Chaque année, l’enjeu de la perte de l’esprit francophone au Festival d’été de Québec refait surface. On parlait même en 2010 de couper ses subventions. Le souci viendrait principalement de l’absence d’artistes francophones capables de remplir les plaines et de l’inexistence de scène moyenne, entre la scène Bell et le pigeonnier.

Gabriel Marquis, musicien québécois se souvient : « Avant, on pouvait entrer au festival pour 7$, ça avait un côté très local. Aujourd’hui, le Festival d’été de Québec a pris un autre tournant, il veut clairement faire concurrence aux gros festivals internationaux comme Coachella. Alors pour ça, il faut booker de très très gros show ». Ces gros show, c’est la musique de baby-boomers, de la nostalgie et il se trouve que ce n’est pas du français… Qui peut vraiment faire le poids face aux Rollings Stones, à Stevie Wonder, ou à Elton John ? En tout cas, cette année, ils ne seront que 35% à chanter en français.

Louis Bellavance, directeur de la programmation du FEQ, assume totalement ce virage vers l’international et explique la manière dont il programme les groupes sur ces onze jours.
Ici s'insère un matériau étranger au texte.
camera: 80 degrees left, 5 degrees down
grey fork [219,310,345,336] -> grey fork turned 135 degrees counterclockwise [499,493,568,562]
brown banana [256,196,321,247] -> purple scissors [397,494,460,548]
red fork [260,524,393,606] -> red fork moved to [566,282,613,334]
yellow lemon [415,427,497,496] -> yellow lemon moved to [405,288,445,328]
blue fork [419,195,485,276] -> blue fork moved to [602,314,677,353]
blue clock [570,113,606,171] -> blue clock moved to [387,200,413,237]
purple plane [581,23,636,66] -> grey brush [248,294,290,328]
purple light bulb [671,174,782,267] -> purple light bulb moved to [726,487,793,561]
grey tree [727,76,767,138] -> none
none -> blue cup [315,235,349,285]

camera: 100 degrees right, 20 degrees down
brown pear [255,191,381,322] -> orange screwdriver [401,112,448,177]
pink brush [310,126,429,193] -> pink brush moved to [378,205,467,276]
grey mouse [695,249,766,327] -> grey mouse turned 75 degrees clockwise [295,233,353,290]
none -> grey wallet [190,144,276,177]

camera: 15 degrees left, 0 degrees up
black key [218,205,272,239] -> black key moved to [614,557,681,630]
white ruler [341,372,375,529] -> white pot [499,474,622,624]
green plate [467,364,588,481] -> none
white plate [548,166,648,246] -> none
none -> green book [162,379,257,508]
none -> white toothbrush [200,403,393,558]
Remplir les plaines d’Abraham ou rien

Autrefois, les grandes scènes, c’était 20 000 à 25 000 personnes, aujourd’hui, le festival à pris de l’ampleur et est entré dans la cour des grands. Les plaines accueillent 150 000 personnes. Des plaines vides, c’est un gros manque à gagner pour le festival. Louis Bellavance, directeur de la programmation du FEQ en est persuadé : « aujourd’hui le seul artiste francophone qui peut remplir les plaines, c’est Stromae ».

Selon l’inconditionnel du festival, Gabriel Marquis, c’est le manque de scène moyenne pour les artistes francophones qui fait problème :

Pour les touristes

Monter en gamme au niveau de sa popularité, c’est aussi gérer des budgets plus importants. Alors, quand on lui parle de promouvoir la scène émergente, le directeur de la programmation du festival est clair.
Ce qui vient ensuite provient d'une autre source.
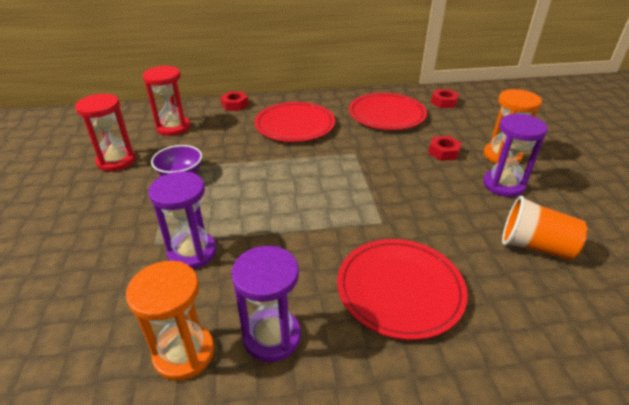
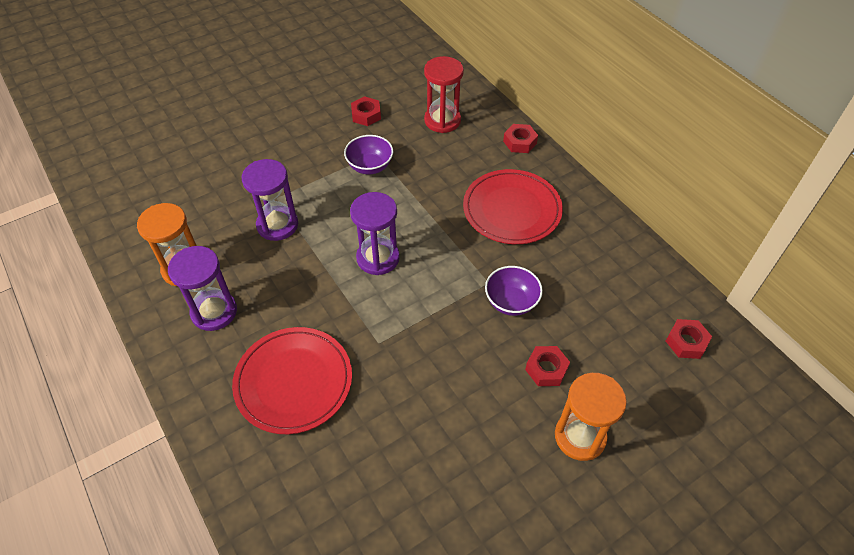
camera: 65 degrees right, 15 degrees up
red hourglass [75,94,136,171] -> red nut [351,96,381,126]
red plate [349,93,427,130] -> none
purple hourglass [483,113,548,197] -> purple hourglass moved to [350,192,400,275]
orange cup [502,196,588,260] -> none
none -> purple bowl [485,266,543,316]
Il faut dire que pour attirer les touristes qui passent quelques semaines à Québec et qui doivent acheter une passe 98 $ à distance, il est plus rassurant de voir des têtes d’affiche comme Iggy Azalea ou Foo Fighters que des noms de la scène émergente. « Il y a clairement une vocation à attirer les touristes. Avant ce n’était pas la même démarche, les gens qui étaient en vacances ne prévoyaient pas d’aller au FEQ, ils passaient, voyaient l’entrée à 10-15$ et improvisaient ». Aujourd’hui, on vient à Québec l’été pour le festival.
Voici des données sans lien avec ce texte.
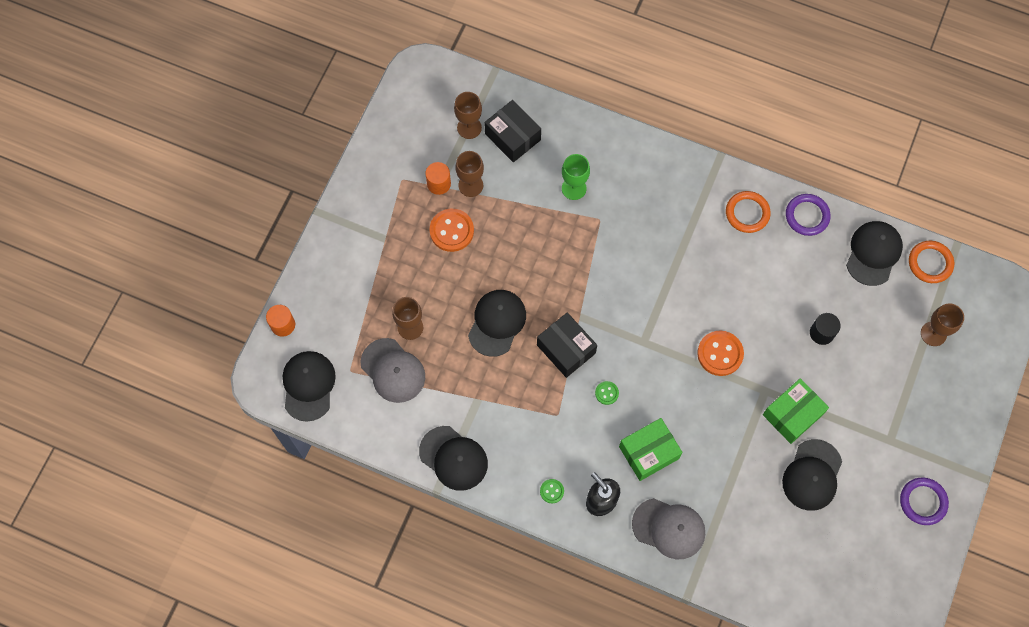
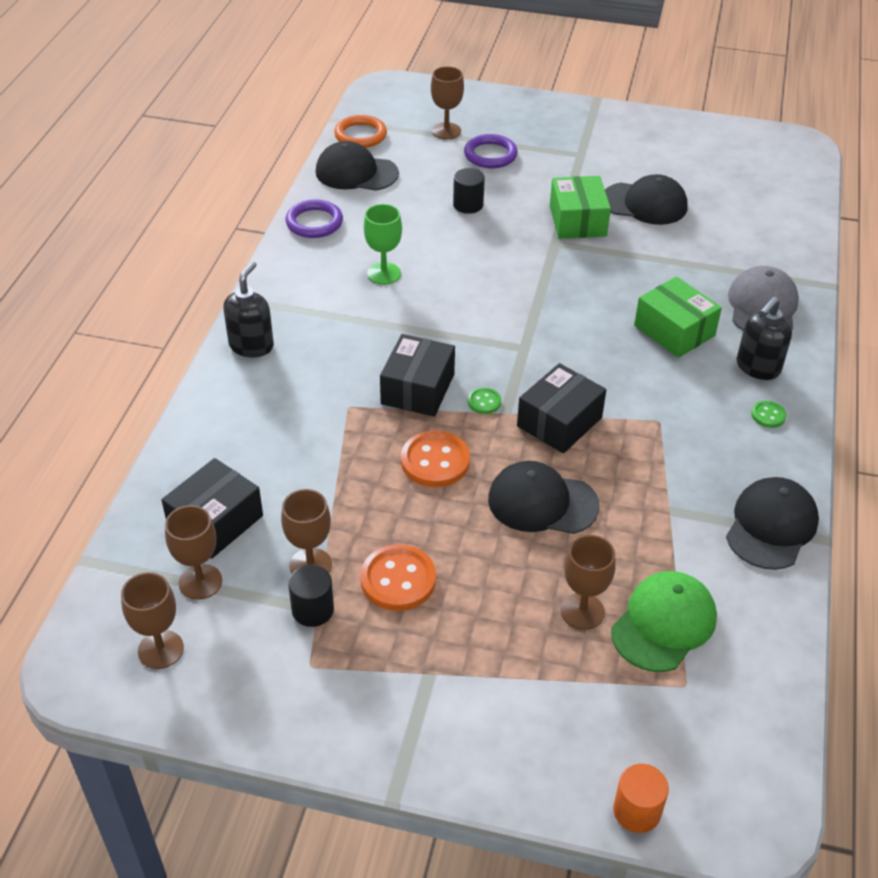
camera: 100 degrees left, 25 degrees down
black cap [283,351,336,422] -> none
grey cap [361,338,425,403] -> green cap [611,571,717,672]
orange cylinder [425,162,451,195] -> black cylinder [288,565,334,627]
green goblet [562,154,590,200] -> green goblet moved to [364,204,402,285]
green button [595,381,619,405] -> green button moved to [468,387,501,414]
orange button [697,331,744,376] -> orange button moved to [401,431,470,487]
orange ring [726,191,771,233] -> none
green box [763,378,829,444] -> green box turned 45 degrees clockwise [550,176,611,239]
purple ring [900,478,949,525] -> purple ring moved to [464,134,518,168]
none -> brown goblet [121,572,184,669]
none -> black soap dispenser [223,261,274,357]
none -> black box [380,334,455,417]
Pour les groupes émergents ?

Pour Jean-François Roy, commercial et DJ à Québec, le festival, c’est avant tout une opportunité de voir de grands groupes à moindre coût. « Je suis très pro québécois au niveau de la langue par contre pour le festival, je suis complètement avec le festival d’été. Pour voir Foo Fighters, c’est 175 $ au centre Bell alors que là, cela me coûte 80$ pour les voir eux parmi d’autres. Ça me permet de découvrir d’autres groupes en plus ! »

Et puis la question du public est aussi en cause. Les gens qui vont voir les gros shows aux plaines sont-ils vraiment les mêmes que ceux qui vont découvrir la scène émergente québécoise ? « Pas sûr » dit Gabriel Marquis. « Je pense que justement, on peut dire que la masse de gens qui va être attirée par les gros show va forcément aller, se promener et voir des groupes plus émergents et francophones. Ce sont ces gros show qui vont leur amener une visibilité ».